The radiologist can suggest periodic imaging tests throughout and even after proton therapy. This helps identify if your condition is effectively responding to the treatment.


Benefits of Proton Therapy 

Doctors can recommend proton therapy for cancer or tumors in children and adults, both malignant and benign. It is most useful when treating spinal cord and brain tumors in children, who frequently suffer long-term side effects due to other toxic treatments for cancer. In addition, the radiologist can suggest proton therapy for breast cancer instead of other treatments like chemotherapy. 

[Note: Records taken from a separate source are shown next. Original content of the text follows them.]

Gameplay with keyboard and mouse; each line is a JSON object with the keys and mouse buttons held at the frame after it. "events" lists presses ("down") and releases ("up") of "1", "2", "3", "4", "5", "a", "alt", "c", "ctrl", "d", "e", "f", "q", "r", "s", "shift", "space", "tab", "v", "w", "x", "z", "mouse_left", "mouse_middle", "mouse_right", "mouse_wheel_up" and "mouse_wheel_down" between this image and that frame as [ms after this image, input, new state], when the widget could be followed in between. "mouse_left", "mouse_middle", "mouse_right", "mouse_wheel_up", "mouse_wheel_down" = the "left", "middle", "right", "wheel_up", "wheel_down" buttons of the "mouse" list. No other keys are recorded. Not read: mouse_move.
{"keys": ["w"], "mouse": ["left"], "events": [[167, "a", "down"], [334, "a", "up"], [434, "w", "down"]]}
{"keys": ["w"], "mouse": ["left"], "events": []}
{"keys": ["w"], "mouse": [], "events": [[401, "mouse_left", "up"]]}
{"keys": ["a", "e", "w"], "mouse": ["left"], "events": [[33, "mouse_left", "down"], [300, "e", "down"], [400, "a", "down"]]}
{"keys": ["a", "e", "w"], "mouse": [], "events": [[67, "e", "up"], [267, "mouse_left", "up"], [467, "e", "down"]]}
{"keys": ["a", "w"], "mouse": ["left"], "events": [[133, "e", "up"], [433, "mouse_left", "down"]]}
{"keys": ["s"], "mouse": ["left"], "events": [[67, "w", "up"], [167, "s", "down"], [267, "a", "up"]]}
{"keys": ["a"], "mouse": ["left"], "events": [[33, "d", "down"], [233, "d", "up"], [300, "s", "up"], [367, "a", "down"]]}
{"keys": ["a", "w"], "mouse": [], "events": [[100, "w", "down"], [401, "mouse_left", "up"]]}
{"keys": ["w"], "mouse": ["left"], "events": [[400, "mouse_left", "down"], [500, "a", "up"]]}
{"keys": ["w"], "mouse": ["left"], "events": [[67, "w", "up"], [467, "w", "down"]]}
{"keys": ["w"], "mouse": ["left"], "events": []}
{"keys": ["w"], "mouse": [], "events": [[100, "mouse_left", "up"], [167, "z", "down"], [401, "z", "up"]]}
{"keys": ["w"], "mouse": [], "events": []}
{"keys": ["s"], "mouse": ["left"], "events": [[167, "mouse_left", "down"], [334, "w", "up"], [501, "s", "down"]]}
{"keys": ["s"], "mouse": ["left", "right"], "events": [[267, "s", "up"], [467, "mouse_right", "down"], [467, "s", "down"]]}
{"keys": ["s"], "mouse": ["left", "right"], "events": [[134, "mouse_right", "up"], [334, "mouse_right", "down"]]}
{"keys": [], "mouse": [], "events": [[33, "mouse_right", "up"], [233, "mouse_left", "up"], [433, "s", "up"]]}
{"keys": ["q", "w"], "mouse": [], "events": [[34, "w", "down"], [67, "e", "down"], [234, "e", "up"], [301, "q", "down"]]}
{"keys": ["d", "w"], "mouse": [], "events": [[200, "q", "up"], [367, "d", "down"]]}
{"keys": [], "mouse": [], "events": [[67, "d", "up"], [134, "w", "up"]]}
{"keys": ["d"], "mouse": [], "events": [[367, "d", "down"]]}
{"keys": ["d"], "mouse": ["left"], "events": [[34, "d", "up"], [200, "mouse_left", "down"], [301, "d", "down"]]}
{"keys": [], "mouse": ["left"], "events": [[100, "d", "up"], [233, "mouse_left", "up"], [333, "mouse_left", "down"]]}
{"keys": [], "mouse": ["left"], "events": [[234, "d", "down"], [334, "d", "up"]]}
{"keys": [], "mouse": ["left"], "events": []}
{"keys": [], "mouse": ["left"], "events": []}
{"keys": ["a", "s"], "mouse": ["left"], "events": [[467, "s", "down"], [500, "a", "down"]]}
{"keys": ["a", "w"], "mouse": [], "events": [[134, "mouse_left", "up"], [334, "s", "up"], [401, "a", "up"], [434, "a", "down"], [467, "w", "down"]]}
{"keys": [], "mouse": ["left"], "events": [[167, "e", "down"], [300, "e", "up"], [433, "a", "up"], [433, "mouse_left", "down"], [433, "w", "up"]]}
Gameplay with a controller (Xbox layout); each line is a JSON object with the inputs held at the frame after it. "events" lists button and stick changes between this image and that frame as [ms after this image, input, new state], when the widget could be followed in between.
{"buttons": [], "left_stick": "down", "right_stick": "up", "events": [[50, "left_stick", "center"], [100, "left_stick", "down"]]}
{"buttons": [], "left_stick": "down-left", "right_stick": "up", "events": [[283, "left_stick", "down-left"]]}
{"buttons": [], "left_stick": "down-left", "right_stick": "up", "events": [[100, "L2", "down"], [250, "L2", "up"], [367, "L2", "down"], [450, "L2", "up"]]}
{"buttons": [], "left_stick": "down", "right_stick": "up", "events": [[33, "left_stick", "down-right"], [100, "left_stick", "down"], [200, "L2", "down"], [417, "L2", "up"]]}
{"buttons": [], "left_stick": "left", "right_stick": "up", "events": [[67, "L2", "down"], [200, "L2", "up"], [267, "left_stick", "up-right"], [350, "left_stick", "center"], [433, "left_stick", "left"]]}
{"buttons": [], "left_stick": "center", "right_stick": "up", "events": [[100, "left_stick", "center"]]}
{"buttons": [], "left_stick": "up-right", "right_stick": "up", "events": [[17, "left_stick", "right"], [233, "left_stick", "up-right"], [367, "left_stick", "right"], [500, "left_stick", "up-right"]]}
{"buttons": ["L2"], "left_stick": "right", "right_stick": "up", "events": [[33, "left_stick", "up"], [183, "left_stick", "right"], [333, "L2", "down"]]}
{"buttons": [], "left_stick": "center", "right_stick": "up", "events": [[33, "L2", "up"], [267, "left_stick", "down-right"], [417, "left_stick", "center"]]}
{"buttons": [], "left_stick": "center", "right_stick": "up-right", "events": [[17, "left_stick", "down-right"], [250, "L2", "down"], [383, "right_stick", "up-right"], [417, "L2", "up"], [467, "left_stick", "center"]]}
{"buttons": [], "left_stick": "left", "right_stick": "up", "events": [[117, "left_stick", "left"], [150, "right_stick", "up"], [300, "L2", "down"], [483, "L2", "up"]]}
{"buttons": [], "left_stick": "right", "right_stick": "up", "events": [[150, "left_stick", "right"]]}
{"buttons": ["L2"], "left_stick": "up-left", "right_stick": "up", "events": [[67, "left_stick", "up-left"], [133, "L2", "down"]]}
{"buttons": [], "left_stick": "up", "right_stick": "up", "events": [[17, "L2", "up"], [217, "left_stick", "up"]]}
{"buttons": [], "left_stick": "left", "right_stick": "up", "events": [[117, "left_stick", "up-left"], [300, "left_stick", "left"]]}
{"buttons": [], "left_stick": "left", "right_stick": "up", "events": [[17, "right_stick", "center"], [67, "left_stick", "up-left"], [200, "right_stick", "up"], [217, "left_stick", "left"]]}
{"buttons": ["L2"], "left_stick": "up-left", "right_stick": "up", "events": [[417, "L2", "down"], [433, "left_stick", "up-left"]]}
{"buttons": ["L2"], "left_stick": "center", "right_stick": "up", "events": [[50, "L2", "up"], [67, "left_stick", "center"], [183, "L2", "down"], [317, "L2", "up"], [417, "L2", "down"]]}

Also, proton therapy can provide several advantages due to its increased precision and accuracy, including:

  • Reduced healthy tissue damage: Proton therapy can lower the radiation dose on the nearby healthy tissues by 50 to 70%. This indicates reduced tissue damage to the vital areas around the tumors and a low risk of radiation-related complications later in life.
  • Few mild side effects: The side effects might be mild because the radiation only affects less healthy tissue. Damages to sensitive structures like the heart, brain, esophagus, oral cavity, and spine are reduced.
  • Higher radiation dose: Because there is less risk of surrounding tissue damage, the radiologist can increase the dose to the tumor. A higher dose may be more successful in killing the cancerous cells.
  • The ability to address malignancy in critical parts: Because of the precision of proton therapy, it is a great choice for tumors around the essential body organs and radiation-sensitive tissues.


Risks of Proton Therapy 

Side effects of proton therapy can occur as the cancerous cells die or if the proton beam energy destroys the healthy tissue surrounding the tumor. 

Unlike conventional radiation therapy, proton therapy is thought to impact the less healthy tissue and cause few side effects. This is because radiologists can better regulate where the greatest energy concentration is released. Proton therapy does, however, generate some of the energy on the nearby healthy tissue. 

The side effects you develop will be determined by the area of the body receiving treatment as well as the proton therapy dose you get. Generally, the following are some of the most prevalent side effects associated with proton therapy:

  • Exhaustion
  • Skin redness within the region being treated
  • Hair loss in the area of the body receiving treatment
  • Soreness in the area of the body getting treatment


Proton Therapy versus Radiation Therapy

Proton Therapy versus Radiation Therapy

Proton therapy has the potential to convey up to 60% less radiation on the healthy tissue surrounding the target area. On the other hand, it delivers an increased dose on the tumor. Also, during proton therapy, the medical provider can control when and where the proton emits the majority of the energy. This allows for maximum destruction to the tumor cells while causing minimal damage to the surrounding tissue.

In radiation therapy, the beams of x-ray release energy alongside their pathway before reaching their target, such as on the surface of the body and further. The x-ray beam travels beyond the cancerous site, emitting energy and causing tissue damage. This is known as the exit dose.

This typically means that the treatment affects not only the target malignant cells but also those alongside the x-ray beam prior to and after the tumor. This might result in health issues following treatment.

The radiologist can employ a high radiation dose with proton therapy, unlike the standard radiation therapy. However, they can as well protect the nearby tissue and the essential body organs.

Also, with the radiation therapy, the radiologist might need to use a lower than the desired dose to avoid damaging healthy cells. This could, however, reduce the efficacy of the treatment. 



Although it is expensive, Proton beam therapy tends to be a safer and effective treatment for many cancers. However, the additional costs might be worth it in terms of better health and improved quality of life for some people. Moreover, less time is lost because of complications in the future and the negative effects associated with conventional radiation therapy.

With additional development, proton therapy could become a new and valuable cancer treatment option. However, you should first talk to your medical provider about this treatment if you want to try it.